§ **THE TASK**
Could you filter the records below and return each line that holds "includes"?
START DATA SHOWN
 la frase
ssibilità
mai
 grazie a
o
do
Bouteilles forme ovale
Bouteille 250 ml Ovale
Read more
END DATA SHOWN
START DATA SHOWN
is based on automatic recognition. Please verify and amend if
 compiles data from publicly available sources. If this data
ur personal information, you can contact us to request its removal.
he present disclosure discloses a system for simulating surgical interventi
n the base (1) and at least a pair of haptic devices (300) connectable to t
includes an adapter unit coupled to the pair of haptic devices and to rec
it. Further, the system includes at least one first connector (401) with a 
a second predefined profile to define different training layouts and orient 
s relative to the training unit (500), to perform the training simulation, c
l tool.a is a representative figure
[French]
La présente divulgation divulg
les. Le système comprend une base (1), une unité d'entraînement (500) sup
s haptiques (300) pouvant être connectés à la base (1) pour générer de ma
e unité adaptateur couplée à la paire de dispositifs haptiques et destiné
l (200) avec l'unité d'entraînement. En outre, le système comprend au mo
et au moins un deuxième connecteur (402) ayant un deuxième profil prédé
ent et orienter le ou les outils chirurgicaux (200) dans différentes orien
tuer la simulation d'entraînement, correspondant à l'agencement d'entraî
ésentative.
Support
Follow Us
END DATA SHOWN
§ **EXERCISE RESPONSE**
includes an adapter unit coupled to the pair of haptic devices and to rec
it. Further, the system includes at least one first connector (401) with a 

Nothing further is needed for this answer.